REQUIRED ACTION:
Your reply should be an exact copy of every entry, with the pictures removed.
SUPPLIED DATA: Begin
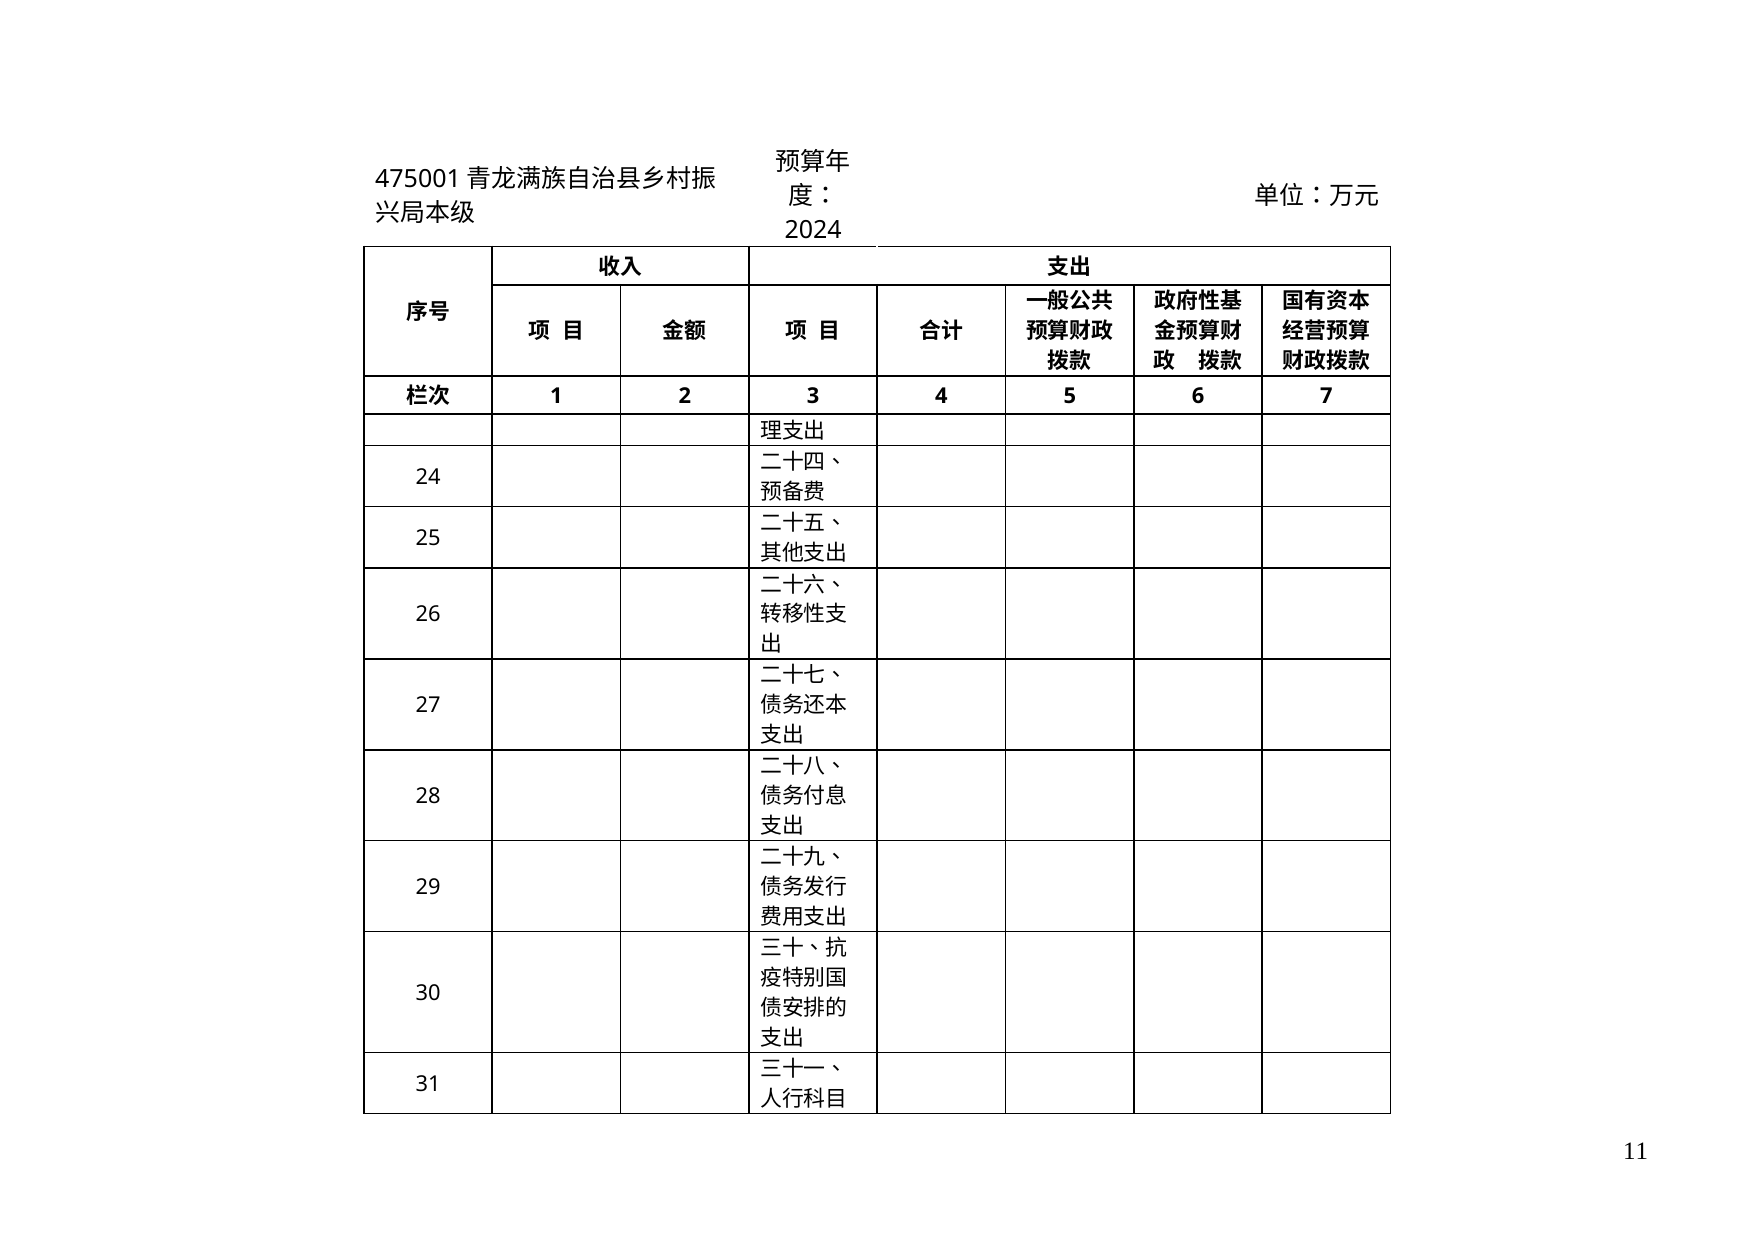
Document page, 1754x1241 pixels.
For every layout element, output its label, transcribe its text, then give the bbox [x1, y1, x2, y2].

table_cell [1135, 1053, 1261, 1113]
table_cell 4 [878, 377, 1005, 413]
table_cell [1263, 841, 1390, 931]
table_cell [1006, 751, 1133, 840]
table_cell 3 [750, 377, 876, 413]
table_cell [1135, 569, 1261, 658]
table_cell 二十九、债务发行费用支出 [750, 841, 876, 931]
table_cell [878, 932, 1005, 1051]
table_cell 栏次 [365, 377, 491, 413]
table_cell [878, 415, 1005, 445]
table_cell 一般公共预算财政拨款 [1006, 286, 1133, 375]
table_cell [1135, 751, 1261, 840]
table_cell [1006, 569, 1133, 658]
table_cell [1135, 415, 1261, 445]
table_cell [878, 569, 1005, 658]
table_cell [878, 841, 1005, 931]
table_cell [621, 841, 748, 931]
table_cell 5 [1006, 377, 1133, 413]
table_cell [1006, 932, 1133, 1051]
table_cell 二十三、灾害防治及应急管理支出 [750, 415, 876, 445]
table_cell 三十、抗疫特别国债安排的支出 [750, 932, 876, 1051]
table_cell 二十四、预备费 [750, 446, 876, 506]
table_cell [621, 751, 748, 840]
table_cell [1263, 507, 1390, 567]
table_header 预算年度：2024 [750, 143, 876, 246]
table_cell [1135, 446, 1261, 506]
table_cell 政府性基金预算财政 拨款 [1135, 286, 1261, 375]
table_cell [878, 1053, 1005, 1113]
table_cell 27 [365, 660, 491, 749]
table_cell 收入 [493, 247, 748, 284]
table_cell 30 [365, 932, 491, 1051]
table_cell 6 [1135, 377, 1261, 413]
table_header 单位：万元 [878, 143, 1390, 246]
table_cell 7 [1263, 377, 1390, 413]
table_cell [1135, 932, 1261, 1051]
table_cell 项 目 [750, 286, 876, 375]
table_cell [1263, 660, 1390, 749]
table_header 475001青龙满族自治县乡村振兴局本级 [365, 143, 748, 246]
table_cell 序号 [365, 247, 491, 375]
table_cell [493, 660, 620, 749]
table_cell [1263, 569, 1390, 658]
table_cell [878, 751, 1005, 840]
table_cell [493, 751, 620, 840]
table_cell 25 [365, 507, 491, 567]
table_cell [1006, 660, 1133, 749]
table_cell [1263, 446, 1390, 506]
table_cell [493, 446, 620, 506]
table_cell 24 [365, 446, 491, 506]
table_cell [1263, 932, 1390, 1051]
table_cell [1135, 841, 1261, 931]
table_cell 1 [493, 377, 620, 413]
table_cell [1006, 446, 1133, 506]
table_cell [493, 569, 620, 658]
table_cell [621, 660, 748, 749]
table_cell 合计 [878, 286, 1005, 375]
table_cell [493, 415, 620, 445]
table_cell [493, 507, 620, 567]
table_cell [1135, 507, 1261, 567]
table_cell [621, 1053, 748, 1113]
table_cell [878, 660, 1005, 749]
table_cell [1006, 841, 1133, 931]
table_cell [621, 932, 748, 1051]
table_cell [493, 841, 620, 931]
table_cell 31 [365, 1053, 491, 1113]
table_cell [621, 446, 748, 506]
table_cell [1006, 507, 1133, 567]
table_cell 二十六、转移性支出 [750, 569, 876, 658]
table_cell 2 [621, 377, 748, 413]
table_cell 29 [365, 841, 491, 931]
table_cell [621, 507, 748, 567]
table_cell [878, 507, 1005, 567]
table_cell [621, 569, 748, 658]
table_cell 支出 [750, 247, 1390, 284]
table_cell [878, 446, 1005, 506]
table_cell 项 目 [493, 286, 620, 375]
table_cell 二十五、其他支出 [750, 507, 876, 567]
table_cell [493, 932, 620, 1051]
table_cell 二十七、债务还本支出 [750, 660, 876, 749]
table_cell [1006, 415, 1133, 445]
table_cell [1263, 415, 1390, 445]
table_cell 28 [365, 751, 491, 840]
table_cell 金额 [621, 286, 748, 375]
table_cell 23 [365, 415, 491, 445]
table_cell [1263, 751, 1390, 840]
table_cell 二十八、债务付息支出 [750, 751, 876, 840]
table_cell [1263, 1053, 1390, 1113]
table_cell [1006, 1053, 1133, 1113]
table_cell [621, 415, 748, 445]
table_cell [1135, 660, 1261, 749]
table_cell 26 [365, 569, 491, 658]
table_cell [493, 1053, 620, 1113]
table_cell 三十一、人行科目 [750, 1053, 876, 1113]
table_cell 国有资本经营预算财政拨款 [1263, 286, 1390, 375]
SUPPLIED DATA: End
EXERCISE OUTPUT:
Document page, 1754x1241 pixels.
For every layout element, output its label, transcribe its text, then give the bbox [x1, y1, x2, y2].

table_cell [1135, 1053, 1261, 1113]
table_cell 4 [878, 377, 1005, 413]
table_cell [1263, 841, 1390, 931]
table_cell [1006, 751, 1133, 840]
table_cell 3 [750, 377, 876, 413]
table_cell [1135, 569, 1261, 658]
table_cell 二十九、债务发行费用支出 [750, 841, 876, 931]
table_cell [878, 932, 1005, 1051]
table_cell 栏次 [365, 377, 491, 413]
table_cell [878, 415, 1005, 445]
table_cell 一般公共预算财政拨款 [1006, 286, 1133, 375]
table_cell [1135, 751, 1261, 840]
table_cell [1006, 569, 1133, 658]
table_cell [1135, 415, 1261, 445]
table_cell [878, 569, 1005, 658]
table_cell [878, 841, 1005, 931]
table_cell [621, 841, 748, 931]
table_cell 5 [1006, 377, 1133, 413]
table_cell [1006, 932, 1133, 1051]
table_cell 二十三、灾害防治及应急管理支出 [750, 415, 876, 445]
table_cell 三十、抗疫特别国债安排的支出 [750, 932, 876, 1051]
table_cell 二十四、预备费 [750, 446, 876, 506]
table_cell [621, 751, 748, 840]
table_cell [1263, 507, 1390, 567]
table_header 预算年度：2024 [750, 143, 876, 246]
table_cell [1135, 446, 1261, 506]
table_cell 政府性基金预算财政 拨款 [1135, 286, 1261, 375]
table_cell [878, 1053, 1005, 1113]
table_cell 27 [365, 660, 491, 749]
table_cell 收入 [493, 247, 748, 284]
table_cell 30 [365, 932, 491, 1051]
table_cell 6 [1135, 377, 1261, 413]
table_header 单位：万元 [878, 143, 1390, 246]
table_cell 7 [1263, 377, 1390, 413]
table_cell [1135, 932, 1261, 1051]
table_cell 项 目 [750, 286, 876, 375]
table_cell [1263, 660, 1390, 749]
table_header 475001青龙满族自治县乡村振兴局本级 [365, 143, 748, 246]
table_cell 序号 [365, 247, 491, 375]
table_cell [493, 660, 620, 749]
table_cell [1263, 569, 1390, 658]
table_cell [878, 751, 1005, 840]
table_cell [493, 751, 620, 840]
table_cell 25 [365, 507, 491, 567]
table_cell [1006, 660, 1133, 749]
table_cell [1263, 446, 1390, 506]
table_cell [493, 446, 620, 506]
table_cell 24 [365, 446, 491, 506]
table_cell [1263, 932, 1390, 1051]
table_cell [1135, 841, 1261, 931]
table_cell 1 [493, 377, 620, 413]
table_cell [1006, 446, 1133, 506]
table_cell [493, 569, 620, 658]
table_cell [621, 660, 748, 749]
table_cell 合计 [878, 286, 1005, 375]
table_cell [493, 415, 620, 445]
table_cell [493, 507, 620, 567]
table_cell [1135, 507, 1261, 567]
table_cell [621, 1053, 748, 1113]
table_cell [878, 660, 1005, 749]
table_cell [1006, 841, 1133, 931]
table_cell [621, 932, 748, 1051]
table_cell [493, 841, 620, 931]
table_cell 31 [365, 1053, 491, 1113]
table_cell [621, 446, 748, 506]
table_cell [1006, 507, 1133, 567]
table_cell 二十六、转移性支出 [750, 569, 876, 658]
table_cell 2 [621, 377, 748, 413]
table_cell 29 [365, 841, 491, 931]
table_cell [621, 507, 748, 567]
table_cell [878, 507, 1005, 567]
table_cell [621, 569, 748, 658]
table_cell 支出 [750, 247, 1390, 284]
table_cell [878, 446, 1005, 506]
table_cell 项 目 [493, 286, 620, 375]
table_cell 二十五、其他支出 [750, 507, 876, 567]
table_cell [493, 932, 620, 1051]
table_cell 二十七、债务还本支出 [750, 660, 876, 749]
table_cell [1006, 415, 1133, 445]
table_cell [1263, 415, 1390, 445]
table_cell 28 [365, 751, 491, 840]
table_cell 金额 [621, 286, 748, 375]
table_cell 23 [365, 415, 491, 445]
table_cell [1263, 751, 1390, 840]
table_cell 二十八、债务付息支出 [750, 751, 876, 840]
table_cell [1263, 1053, 1390, 1113]
table_cell [1006, 1053, 1133, 1113]
table_cell [621, 415, 748, 445]
table_cell [1135, 660, 1261, 749]
table_cell 26 [365, 569, 491, 658]
table_cell [493, 1053, 620, 1113]
table_cell 三十一、人行科目 [750, 1053, 876, 1113]
table_cell 国有资本经营预算财政拨款 [1263, 286, 1390, 375]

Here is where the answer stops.